- [THE DATA]
──────────────────────────────
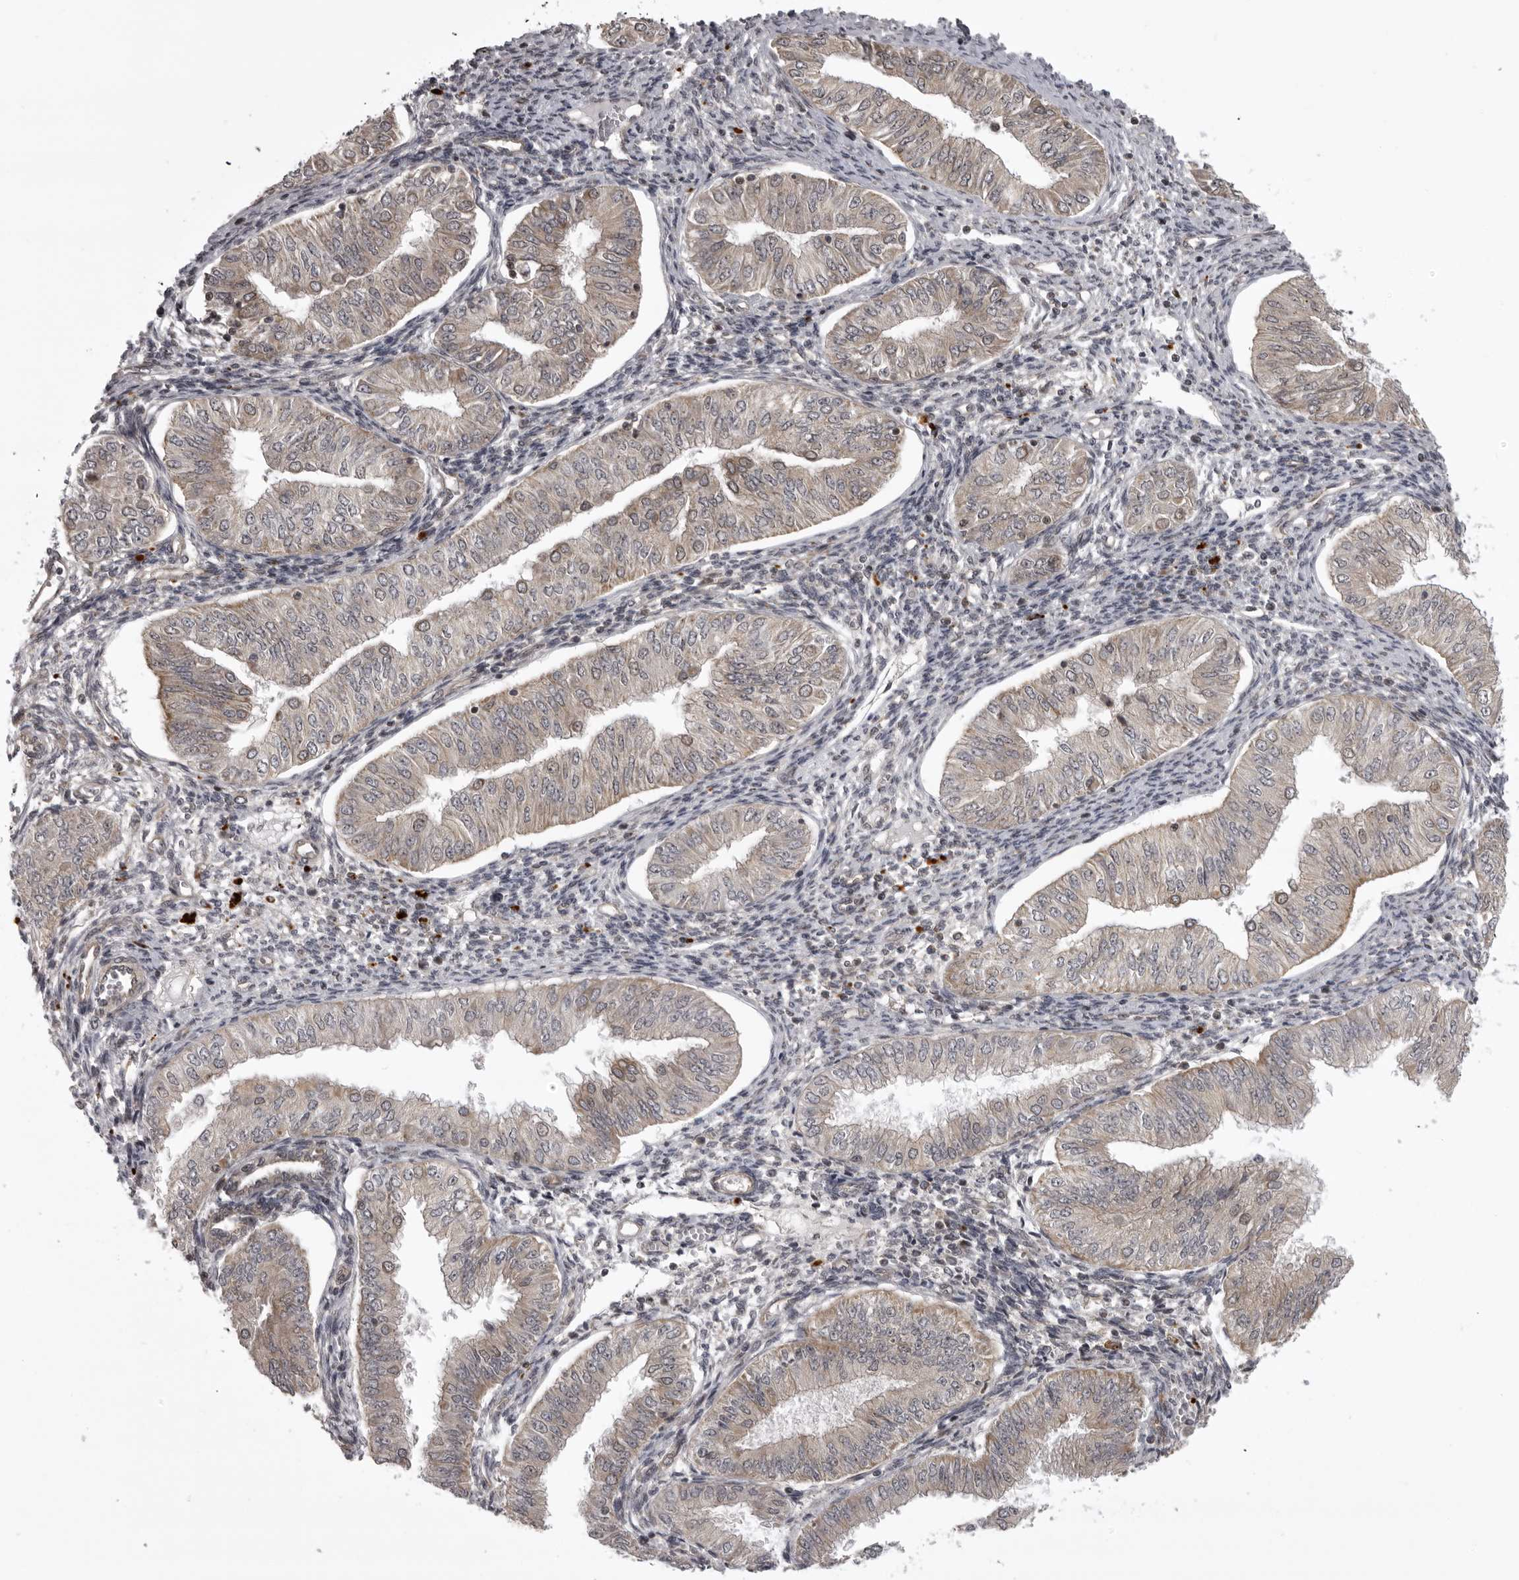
{"staining": {"intensity": "weak", "quantity": "<25%", "location": "cytoplasmic/membranous"}, "tissue": "endometrial cancer", "cell_type": "Tumor cells", "image_type": "cancer", "snomed": [{"axis": "morphology", "description": "Normal tissue, NOS"}, {"axis": "morphology", "description": "Adenocarcinoma, NOS"}, {"axis": "topography", "description": "Endometrium"}], "caption": "Endometrial cancer (adenocarcinoma) stained for a protein using immunohistochemistry (IHC) demonstrates no expression tumor cells.", "gene": "C1orf109", "patient": {"sex": "female", "age": 53}}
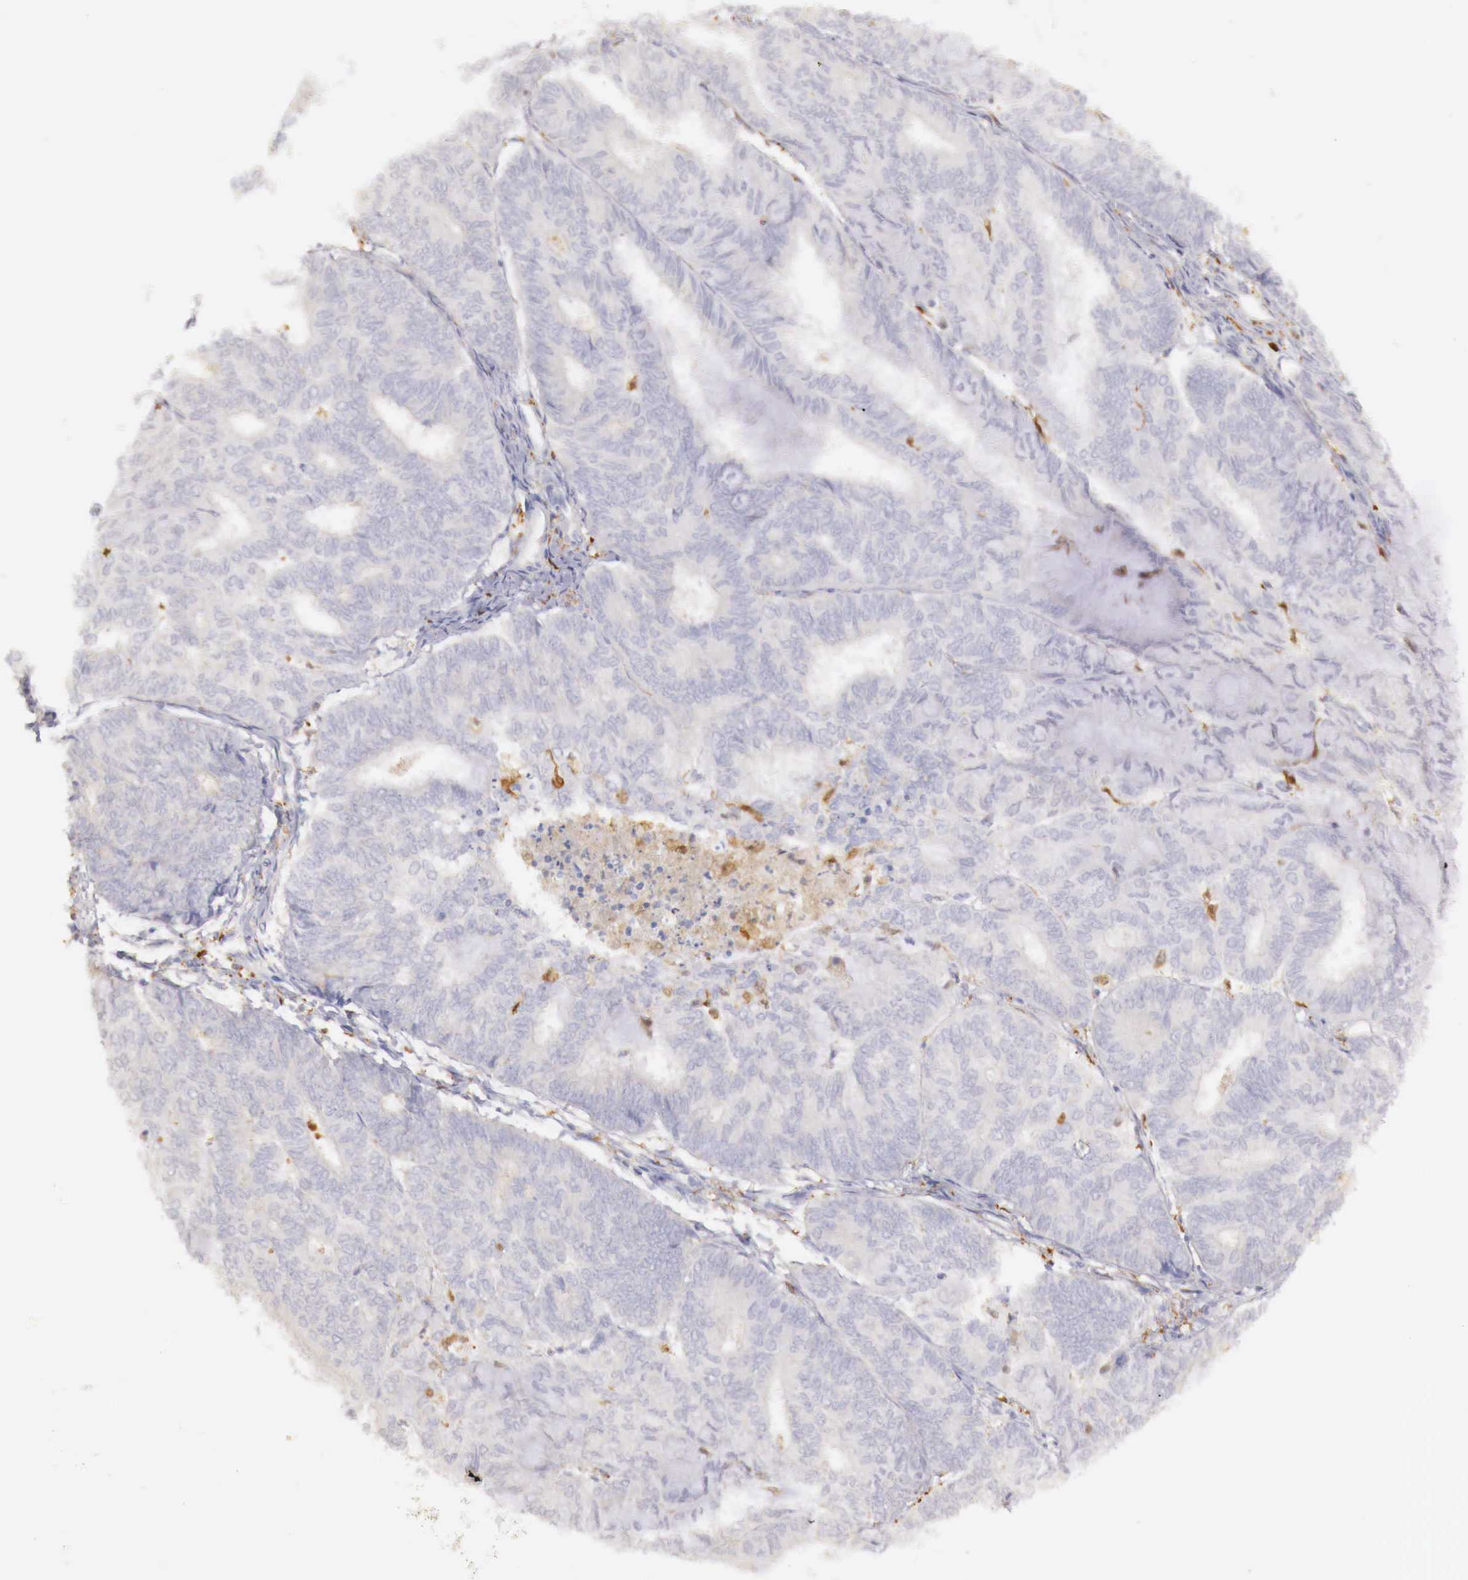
{"staining": {"intensity": "negative", "quantity": "none", "location": "none"}, "tissue": "endometrial cancer", "cell_type": "Tumor cells", "image_type": "cancer", "snomed": [{"axis": "morphology", "description": "Adenocarcinoma, NOS"}, {"axis": "topography", "description": "Endometrium"}], "caption": "High magnification brightfield microscopy of adenocarcinoma (endometrial) stained with DAB (brown) and counterstained with hematoxylin (blue): tumor cells show no significant staining.", "gene": "RENBP", "patient": {"sex": "female", "age": 59}}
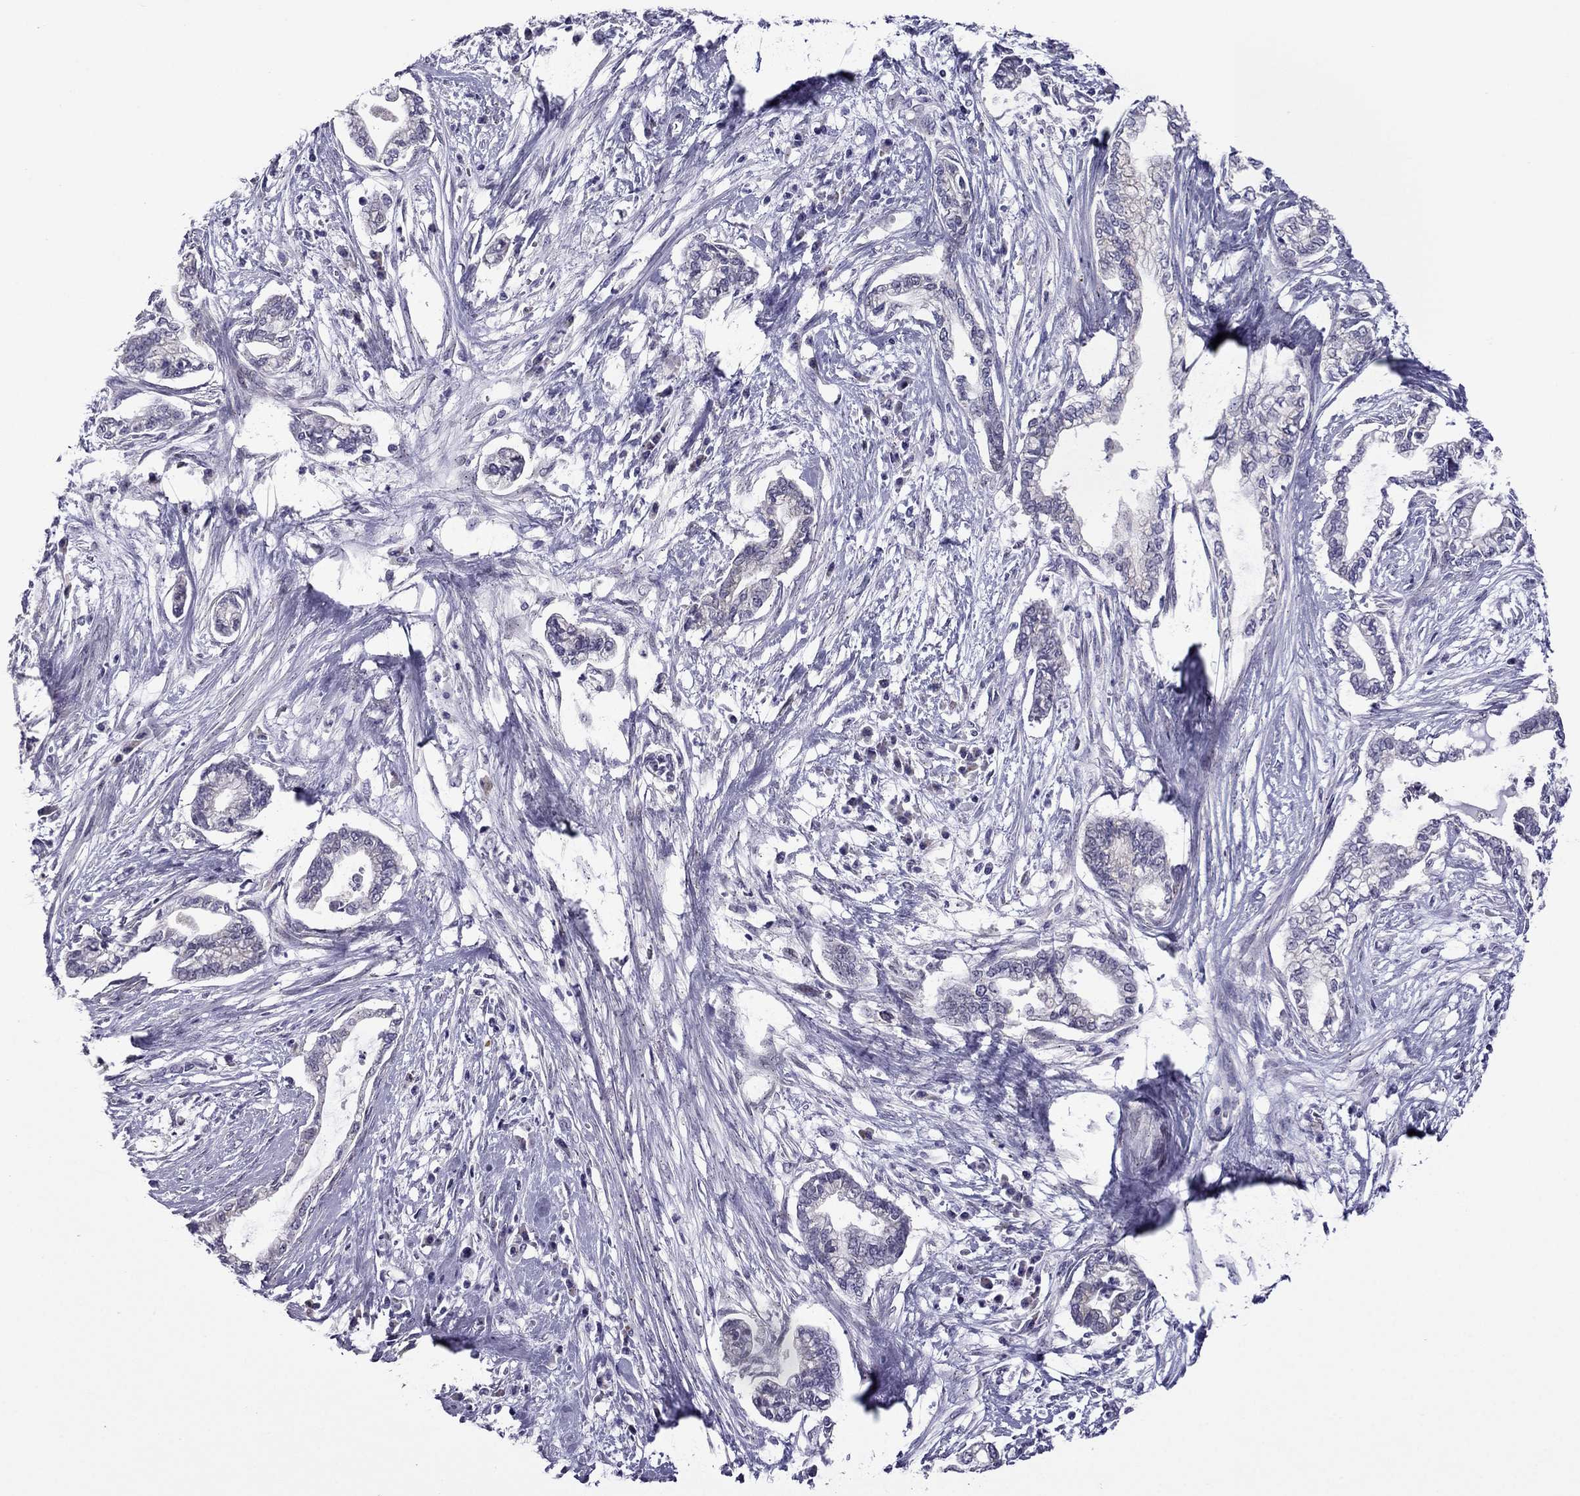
{"staining": {"intensity": "negative", "quantity": "none", "location": "none"}, "tissue": "cervical cancer", "cell_type": "Tumor cells", "image_type": "cancer", "snomed": [{"axis": "morphology", "description": "Adenocarcinoma, NOS"}, {"axis": "topography", "description": "Cervix"}], "caption": "This is a image of IHC staining of cervical adenocarcinoma, which shows no expression in tumor cells. Brightfield microscopy of immunohistochemistry stained with DAB (3,3'-diaminobenzidine) (brown) and hematoxylin (blue), captured at high magnification.", "gene": "MYBPH", "patient": {"sex": "female", "age": 62}}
──────────────────────────────
- [TO DO] Return from the data every line that holds "immunohistochemistry".

- [RESPONSE BELOW]
{"staining": {"intensity": "weak", "quantity": "<25%", "location": "cytoplasmic/membranous"}, "tissue": "endometrial cancer", "cell_type": "Tumor cells", "image_type": "cancer", "snomed": [{"axis": "morphology", "description": "Normal tissue, NOS"}, {"axis": "morphology", "description": "Adenocarcinoma, NOS"}, {"axis": "topography", "description": "Endometrium"}], "caption": "Endometrial cancer (adenocarcinoma) stained for a protein using immunohistochemistry (IHC) demonstrates no expression tumor cells.", "gene": "C1orf109", "patient": {"sex": "female", "age": 53}}
{"staining": {"intensity": "negative", "quantity": "none", "location": "none"}, "tissue": "cervical cancer", "cell_type": "Tumor cells", "image_type": "cancer", "snomed": [{"axis": "morphology", "description": "Adenocarcinoma, NOS"}, {"axis": "topography", "description": "Cervix"}], "caption": "This is a image of IHC staining of cervical adenocarcinoma, which shows no expression in tumor cells. Brightfield microscopy of immunohistochemistry stained with DAB (3,3'-diaminobenzidine) (brown) and hematoxylin (blue), captured at high magnification.", "gene": "MYBPH", "patient": {"sex": "female", "age": 62}}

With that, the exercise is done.